Dos especialistas e da motivação

terça-feira, 23 de março de 2010

A philomath (pronounced /ˈfɪlɵmæθ/) is a lover of learning, from Greek philos ("beloved," "loving," as in philosophy or philanthropy) + Greek manthanein, math- ("to learn," as in polymath). It is similar to but distinguished from philosophy in that "soph," the latter suffix, specifies "wisdom" or "knowledge."

Bom. Respiro fundo e reflicto. Digo, algures no tempo - talvez ontem -, que o mundo já não está de maré para gente como eu.
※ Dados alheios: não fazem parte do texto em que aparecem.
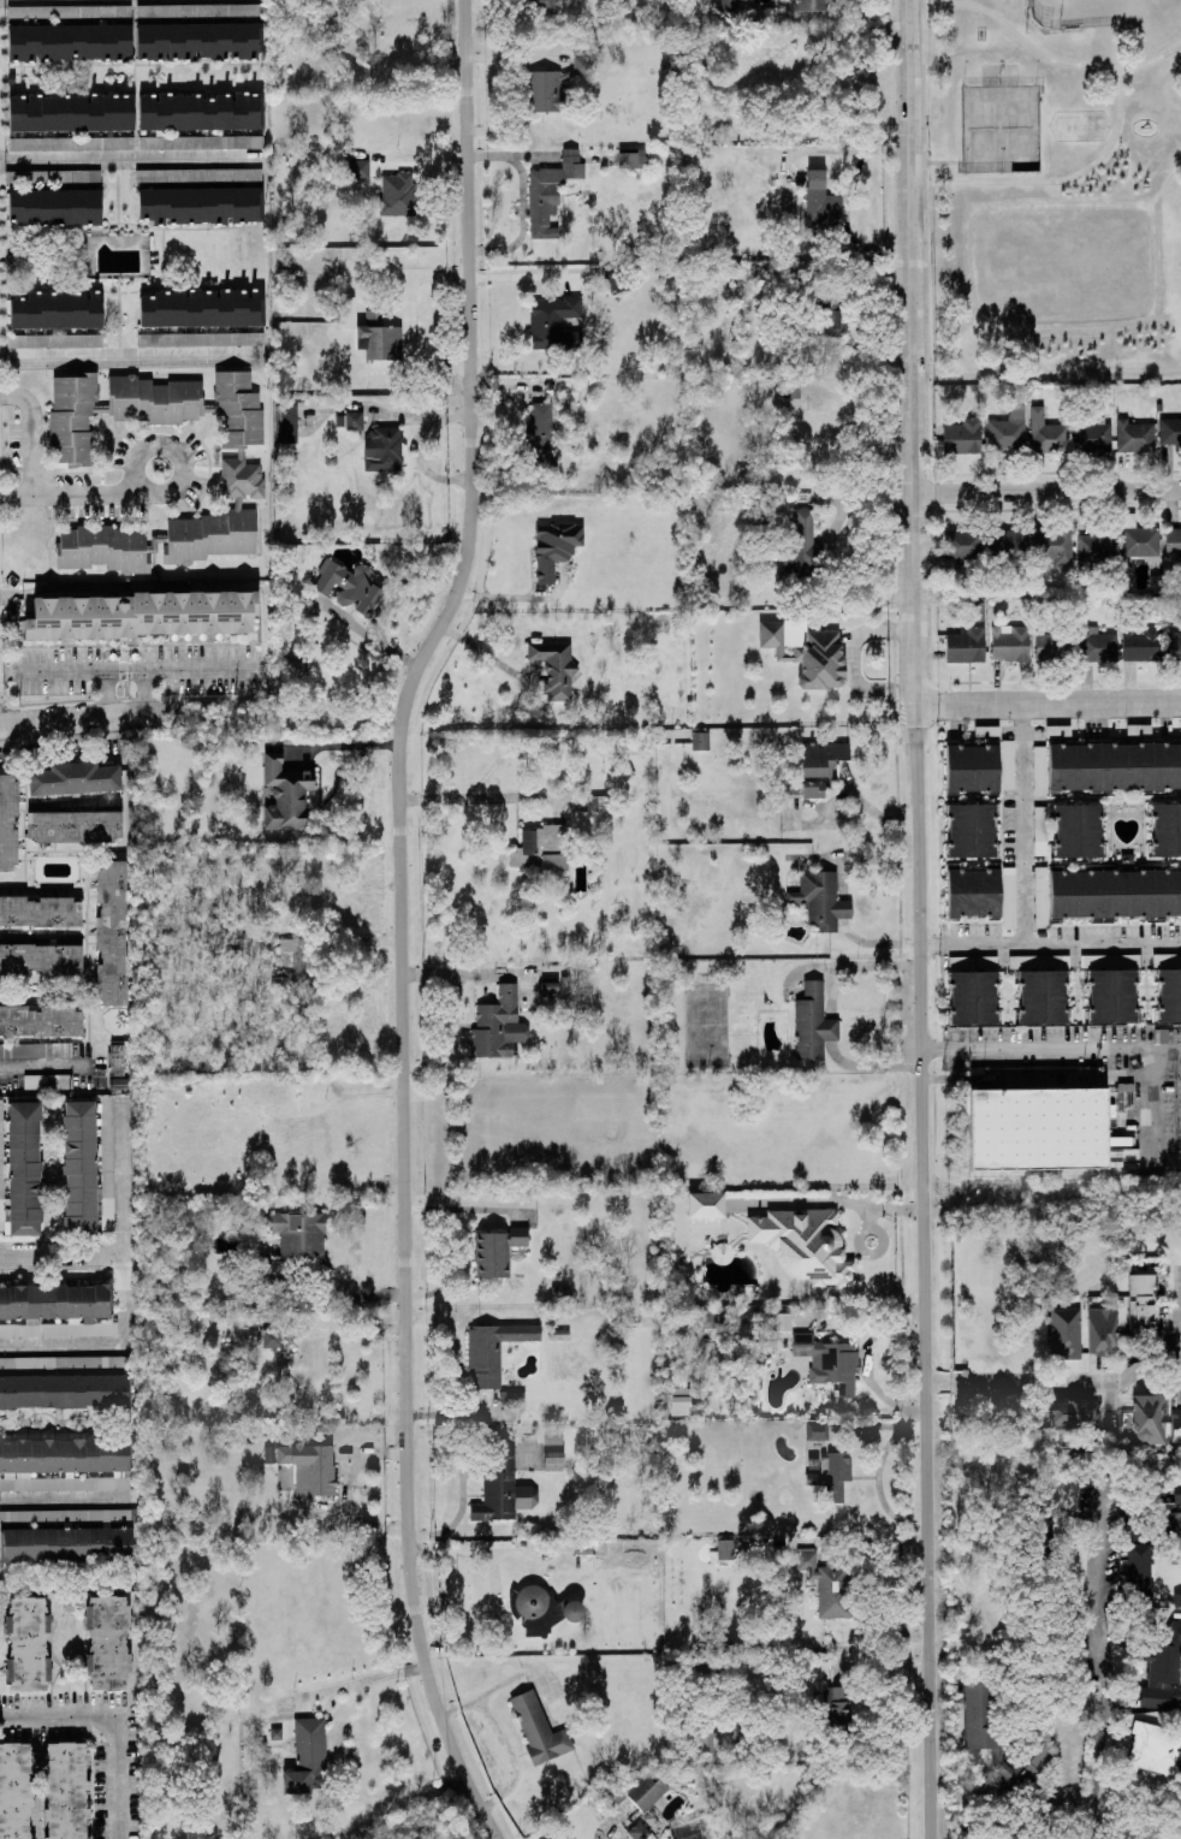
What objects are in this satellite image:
building: (809, 5)
building: (546, 6)
building: (198, 10)
building: (67, 11)
building: (198, 40)
road: (1042, 54)
building: (556, 84)
building: (201, 110)
building: (72, 112)
park: (997, 128)
building: (136, 142)
road: (130, 156)
building: (632, 158)
road: (937, 160)
building: (356, 168)
building: (198, 174)
building: (52, 176)
road: (1058, 181)
building: (550, 192)
park: (1055, 192)
building: (397, 193)
road: (117, 194)
building: (201, 205)
building: (54, 206)
building: (821, 207)
road: (522, 276)
building: (616, 280)
building: (203, 307)
building: (347, 308)
building: (57, 309)
road: (117, 315)
building: (828, 317)
building: (553, 322)
building: (200, 338)
building: (378, 338)
building: (54, 340)
road: (131, 355)
building: (353, 419)
building: (286, 422)
building: (1007, 430)
building: (1170, 430)
building: (1046, 432)
building: (541, 433)
building: (962, 436)
building: (1134, 436)
building: (1092, 437)
building: (383, 448)
building: (243, 481)
road: (1049, 488)
road: (18, 492)
road: (41, 492)
building: (1138, 538)
building: (962, 544)
building: (1173, 544)
building: (801, 545)
building: (555, 547)
building: (1096, 547)
building: (349, 586)
building: (141, 614)
building: (1009, 642)
building: (1142, 643)
building: (964, 645)
building: (1097, 645)
building: (1173, 645)
building: (1047, 646)
building: (807, 653)
building: (294, 666)
road: (139, 667)
building: (555, 667)
road: (146, 691)
road: (108, 693)
road: (1051, 704)
road: (107, 718)
building: (1138, 732)
building: (986, 734)
building: (1058, 734)
building: (700, 740)
road: (343, 746)
building: (1039, 756)
building: (1007, 763)
building: (820, 765)
building: (1114, 766)
building: (971, 768)
building: (75, 778)
building: (286, 794)
road: (458, 797)
building: (594, 802)
building: (8, 822)
road: (1024, 824)
building: (74, 826)
building: (1165, 829)
building: (970, 830)
building: (1077, 830)
building: (549, 848)
building: (973, 892)
building: (1115, 893)
building: (1008, 896)
building: (821, 899)
building: (1041, 903)
building: (40, 911)
road: (920, 919)
road: (401, 921)
building: (111, 931)
road: (1050, 943)
building: (40, 958)
building: (1089, 959)
building: (292, 961)
building: (1111, 995)
building: (1169, 995)
building: (1042, 996)
building: (973, 997)
building: (40, 1021)
building: (813, 1022)
building: (498, 1025)
road: (1051, 1046)
building: (32, 1049)
road: (43, 1068)
road: (1150, 1119)
building: (1043, 1131)
building: (1125, 1146)
building: (88, 1165)
building: (20, 1169)
building: (705, 1204)
road: (869, 1206)
building: (294, 1241)
building: (805, 1244)
building: (497, 1250)
road: (63, 1254)
road: (127, 1283)
road: (334, 1294)
building: (1142, 1304)
building: (56, 1310)
building: (782, 1321)
building: (1101, 1329)
building: (1065, 1332)
building: (272, 1338)
building: (493, 1349)
building: (829, 1361)
building: (62, 1362)
road: (1058, 1381)
building: (64, 1391)
building: (1073, 1412)
building: (1148, 1418)
building: (1175, 1427)
building: (816, 1430)
building: (269, 1453)
building: (553, 1460)
building: (64, 1464)
building: (309, 1467)
building: (831, 1473)
building: (503, 1489)
road: (63, 1499)
building: (1172, 1515)
building: (66, 1543)
building: (725, 1549)
building: (1139, 1571)
building: (827, 1584)
road: (1095, 1598)
building: (542, 1608)
building: (107, 1641)
building: (27, 1643)
building: (1163, 1671)
road: (363, 1681)
building: (834, 1705)
road: (1082, 1706)
road: (117, 1717)
building: (538, 1728)
road: (505, 1741)
building: (708, 1741)
building: (997, 1744)
building: (1154, 1748)
building: (307, 1757)
road: (1098, 1758)
road: (1065, 1762)
building: (15, 1790)
building: (66, 1790)
building: (639, 1794)
road: (1068, 1802)
building: (638, 1831)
Gostar de saber é uma desvantagem no campo do conhecimento. Fazer associações livres é sinónimo de desconcentração, dispersão e abandono da especialização. Propor ideias aparentemente absurdas é recebido com olhares desconfiados, um ataque à prossecução dos projectos políticos que comandam as carreiras de todos os jovens académicos. Reler os clássicos implica um dispêndio de tempo e energia que deveria ser aplicado à aquisição de capital radicular, para além da premência de uma familiaridade crescente com o state-of-the-art. Aristóteles, Lucrécio, Marx, Weber, Norbert Elias ou mesmo Pierre Bourdieu pertencem, cada vez mais, ao passado. Agora, importa ler aquele artigo importantíssimo na APSR, na ASR ou no outro acrónimo ridículo de que não me lembro agora.

Por isso, não consigo identificar-me com este mundo. É um universo de cálculos micropolíticos, em que o fascínio do conhecimento foi substituído pela pulsão do estatuto. Ler a revista certa, citar o autor apropriado, agradar aos machos e fêmeas-alfa ou pertencer à clique indicada constituem desígnios que me fazem ponderar. Não é isto que pretendo. Uma vida de dependência relativa a seres humanos investidos na cristalização de desigualdades? Acumular PhDs, mestrados, artigos, livros, conferências e citações? Em que é que isto nos ajuda à procura da felicidade? Porque é que esta procura é tida, hoje, como lamechice relegada para a escuridão açucarada da indústria da auto-ajuda? A política não tem, como fim último, a procura da felicidade, i.e. a realização do potencial individual e colectivo inerentes à condição humana? Se é assim, porque é que as Ciências Sociais são tidas como parente pobre do conhecimento industrializado? Os congressos dedicados às ciências computacionais acumulam-se, produzindo quadros cada vez mais detalhados de sistemas, estruturas e processos. Queremos segui-los? Queremos, porque, atrás desse seguidismo tecnocrático, vêm meios financeiros que nos - aos cientistas sociais - permitirão auferir de um estatuto social análogo ao dos cientistas não necessitados de qualificação. E a segmentação do conhecimento é uma função óbvia da procura de estatuto. Em Portugal, onde a hierarquização e a desigualdade estrutural das relações sociais inquina a circulação do conhecimento, isto é demasiado evidente. Mas, como em quase tudo, conseguimos ignorar o elefante na loja de porcelana.

Escrevo um artigo banalíssimo acerca de um processo totalmente irrelevante, do qual continuo a saber pouco ou nada, para que, dentro em breve, possa ser questionado por pessoas tão imersas na sua própria narrativa de poder como eu. Se eu fosse um Pavlucha ou um académico vidrado na posse de estatuto, sentir-me-ia poderoso. Só sinto desprezo e uma angústia ligeira. Farei o papel de estudante promissor, com aquela pequena centelha de génio. A vontade? Mandá-los todos bardamerda e explicar-lhes que o propósito da humanidade é mais que ter um grande impacto na ISI e que a academia não é formada por aqueles que demonstram maior capacidade intelectual, mas por aqueles que encaixam totalmente na especialização cognitiva do capitalismo tardio. A academia é o reverso progressista da alta finança. Os discursos mistificadores são semelhantes.

Um PhD, depois três ou quatro Postdocs, uma posição confortável algures na Europa ou nos EUA, 50 artigos escritos e cinco ou seis livros publicados. Importância? Zero. Relevância para as pessoas que legam sentido à minha vida? Zero. Impacto social positivo? Zero. Ansiedade? ∞. Desadequação? ∞. Desmotivação? ∞.

Um dia destes, também escreverei acerca da higienização do discurso da esquerda, no que diz respeito à procura da felicidade. É por isto, aliás, FOI por isto que nos tornámos pregadores gastos. Porque desconstruir só tem sentido quando se aponta para o objectivo singular da existência.

As palavras de Benjamin Franklin e de Thomas Jefferson dizem tudo:
"We hold these Truths to be self-evident, that all Men are created equal, that they are endowed by their Creator [sic] with certain unalienable Rights, that among these are Life, Liberty and the pursuit of Happiness."